Start
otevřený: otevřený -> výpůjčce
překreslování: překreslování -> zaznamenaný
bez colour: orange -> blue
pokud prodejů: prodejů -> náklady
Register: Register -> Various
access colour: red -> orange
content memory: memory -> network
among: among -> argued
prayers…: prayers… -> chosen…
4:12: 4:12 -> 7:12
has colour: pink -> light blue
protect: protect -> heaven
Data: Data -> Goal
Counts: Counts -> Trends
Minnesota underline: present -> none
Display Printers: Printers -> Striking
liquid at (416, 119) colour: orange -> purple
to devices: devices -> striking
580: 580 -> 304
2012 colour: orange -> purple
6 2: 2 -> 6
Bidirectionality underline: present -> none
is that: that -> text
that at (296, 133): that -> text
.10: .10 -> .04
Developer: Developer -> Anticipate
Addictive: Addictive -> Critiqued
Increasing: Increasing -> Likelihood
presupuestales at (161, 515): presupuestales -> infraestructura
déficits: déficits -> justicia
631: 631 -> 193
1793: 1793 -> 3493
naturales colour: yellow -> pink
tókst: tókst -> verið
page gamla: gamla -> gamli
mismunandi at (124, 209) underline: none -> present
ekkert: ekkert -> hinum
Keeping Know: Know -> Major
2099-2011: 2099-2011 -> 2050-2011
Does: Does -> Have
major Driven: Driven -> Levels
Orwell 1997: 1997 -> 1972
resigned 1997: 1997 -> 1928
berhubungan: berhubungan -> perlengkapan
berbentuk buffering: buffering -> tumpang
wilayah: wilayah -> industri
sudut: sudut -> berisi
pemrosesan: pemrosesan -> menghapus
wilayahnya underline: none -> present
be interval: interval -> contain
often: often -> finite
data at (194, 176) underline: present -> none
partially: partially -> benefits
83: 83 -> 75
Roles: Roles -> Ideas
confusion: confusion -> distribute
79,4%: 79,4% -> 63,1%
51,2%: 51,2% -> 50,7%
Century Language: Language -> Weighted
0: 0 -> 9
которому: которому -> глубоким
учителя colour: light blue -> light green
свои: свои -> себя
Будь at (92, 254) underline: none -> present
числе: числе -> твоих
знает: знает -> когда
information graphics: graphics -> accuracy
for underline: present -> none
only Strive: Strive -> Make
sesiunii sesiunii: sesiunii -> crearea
End
• **Work to do**: Copy every line of the records above, switching each "colour" to "color" and leaving everything else as it is.

• **Solved exercise**:
otevřený: otevřený -> výpůjčce
překreslování: překreslování -> zaznamenaný
bez color: orange -> blue
pokud prodejů: prodejů -> náklady
Register: Register -> Various
access color: red -> orange
content memory: memory -> network
among: among -> argued
prayers…: prayers… -> chosen…
4:12: 4:12 -> 7:12
has color: pink -> light blue
protect: protect -> heaven
Data: Data -> Goal
Counts: Counts -> Trends
Minnesota underline: present -> none
Display Printers: Printers -> Striking
liquid at (416, 119) color: orange -> purple
to devices: devices -> striking
580: 580 -> 304
2012 color: orange -> purple
6 2: 2 -> 6
Bidirectionality underline: present -> none
is that: that -> text
that at (296, 133): that -> text
.10: .10 -> .04
Developer: Developer -> Anticipate
Addictive: Addictive -> Critiqued
Increasing: Increasing -> Likelihood
presupuestales at (161, 515): presupuestales -> infraestructura
déficits: déficits -> justicia
631: 631 -> 193
1793: 1793 -> 3493
naturales color: yellow -> pink
tókst: tókst -> verið
page gamla: gamla -> gamli
mismunandi at (124, 209) underline: none -> present
ekkert: ekkert -> hinum
Keeping Know: Know -> Major
2099-2011: 2099-2011 -> 2050-2011
Does: Does -> Have
major Driven: Driven -> Levels
Orwell 1997: 1997 -> 1972
resigned 1997: 1997 -> 1928
berhubungan: berhubungan -> perlengkapan
berbentuk buffering: buffering -> tumpang
wilayah: wilayah -> industri
sudut: sudut -> berisi
pemrosesan: pemrosesan -> menghapus
wilayahnya underline: none -> present
be interval: interval -> contain
often: often -> finite
data at (194, 176) underline: present -> none
partially: partially -> benefits
83: 83 -> 75
Roles: Roles -> Ideas
confusion: confusion -> distribute
79,4%: 79,4% -> 63,1%
51,2%: 51,2% -> 50,7%
Century Language: Language -> Weighted
0: 0 -> 9
которому: которому -> глубоким
учителя color: light blue -> light green
свои: свои -> себя
Будь at (92, 254) underline: none -> present
числе: числе -> твоих
знает: знает -> когда
information graphics: graphics -> accuracy
for underline: present -> none
only Strive: Strive -> Make
sesiunii sesiunii: sesiunii -> crearea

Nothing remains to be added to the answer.